I have the feeling that the event was rich in cinematic moments... even quiet epic feelings. Here's one. Does it work?

Saturday, April 18

Have You Found Bokeh?


><- Click here
The software magicians at Alien Skin have a new application called 'Bokeh'. Oh, alright, I don't know how new it is, but I just discovered it. There's a free thirty day download and you can play with all of its functions.

I discovered Belle on a shelf in a run down tourist trap. See there on the bottom of this post? That's where she stood among a bunch of Gone With The Wind flotsam.

I never could figure out what to do with Belle. She seems to niggle at me to find her a place in an image. And maybe I shall some day. But that's not the point. Nope, I wanted to try Bokeh out on something, so I pulled Belle up and in about ten minutes this is what I made. I can see so many subtle (yeah, I know this one's over the top... don't nag me... K?) ways to use the effects this PhotoShop fllter allows. I'm in love... I think. Wuddaya think? Let me know, and if you try their free demo offer, let me know where you've posted your experiments, this looks like a silver bullet, huh?

Oh, and here's the link to AlienSkin's Bokeh , enjoy...

---
And here's the original...


Click There




----
And here's a last variation.... Hmmmmm.... Not real manly though... Gotta think on this one, eh?

Friday, April 17

Crushed


<- Click here

She was among Wednesday's demonstrators in Musser Park. Her fingers squeezed at a sign that she dwarfed behind. Here was a teeny person with a large scrawl that screamed, "CRUSHING!"

Thursday, April 16

Bill Died

<-Click here

I'm tired tonight.

Sometimes life wears us down,huh? I missed Billy's funeral this morning.He died quietly in his sleep last weekend. The mass was in Palm Beach and there was no way to get down to Florida in time... too many balls in the air here. And that's my point about life... it's exhausting keeping all that stuff aloft.

You may recall Bill Manson. Click here to see the original posting back on December 9 of '07. It remains one of my favorite portraitsr... because I can find Billy in there. I can see him in those eyes and the slightly pursed iips. I can feel the dash of the memory he wafted the way a clearing in the April woods tingles at all of your senses.

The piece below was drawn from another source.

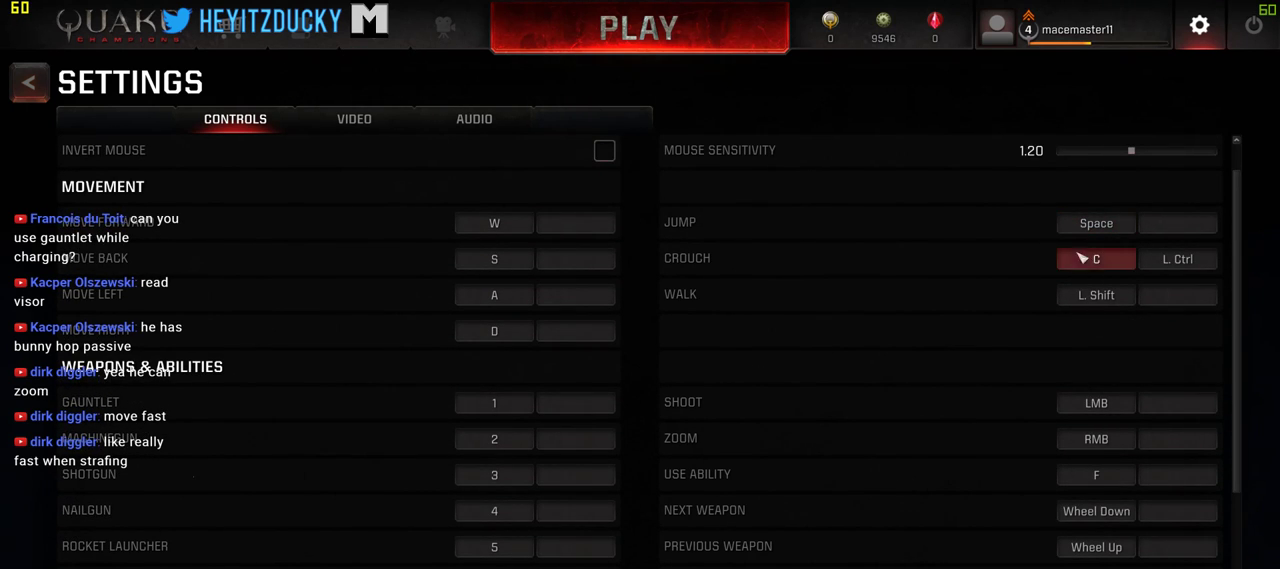
{"keys": [], "mouse": ["wheel_down"], "events": [[400, "mouse_wheel_down", "down"]]}
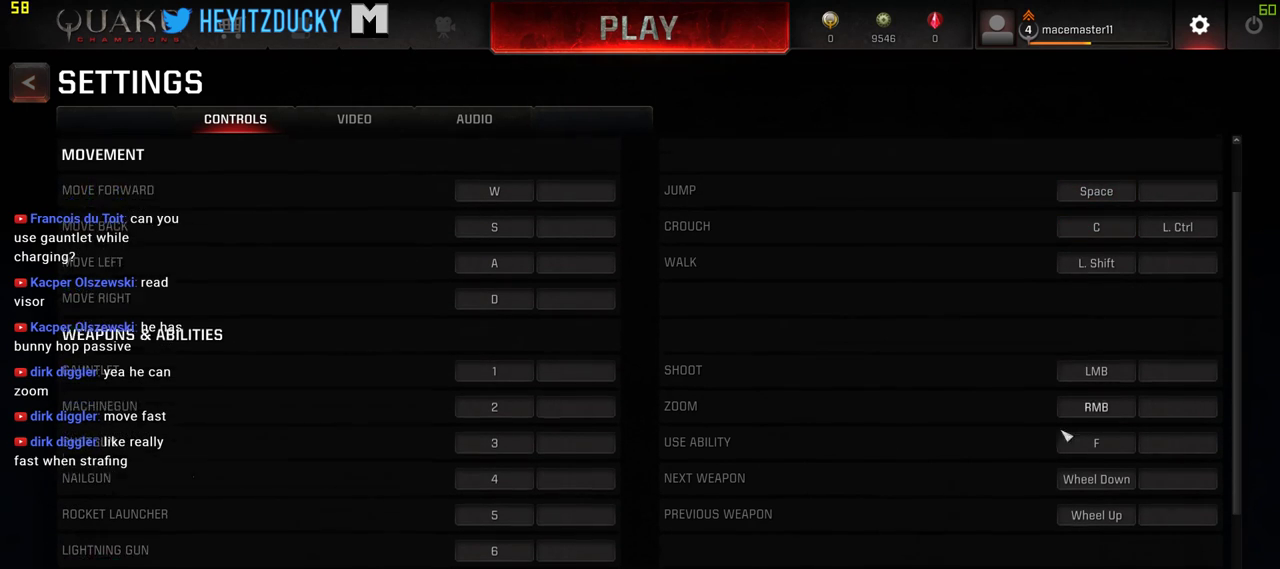
{"keys": [], "mouse": [], "events": [[34, "mouse_wheel_down", "up"], [367, "mouse_wheel_up", "down"], [417, "mouse_wheel_up", "up"]]}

I miss Bill even though we rarely saw one another... and to be fair, as he unpacked his memory's baggage, he long ago forgot me. But inside my mind are the times that he and Gerry made my parents laugh. The way he'd show up from somewhere in the world with stories and charm... the way he made a young boy dream that things could be wonderful way away... and yet come back here - so that the farthest part of the world was only days away from home. And as I sit here now remembering all of that... I realize that we're all links... his was a strong one.

Men are like that.

---
Incidentally, his daughters Lisa and Amy chose this picture as the front of Bill's funeral card. I'm glad they also find him in there.

Wednesday, April 15

Expression

<- Click here
They met today. In Musser Park. I live beside the park so I saw them meet. Hundreds of them. Today is important in the United States. It is the only day where there is virtually unanimous participation in a civic action. Today is April 15th. To citizens, or legal residents - it is the only fixed date which we must adhere to or face the potential of large men coming to our homes. With guns. It is a day enforced by coercion. There is no other coercion day in this country. If you don't, um, celebrate it the way you are told... that is if you are accused of not following its rules... you are guilty of the charges unless you can prove innocence. That is the only exception to the rules of American justice prescribed in the country's constitution.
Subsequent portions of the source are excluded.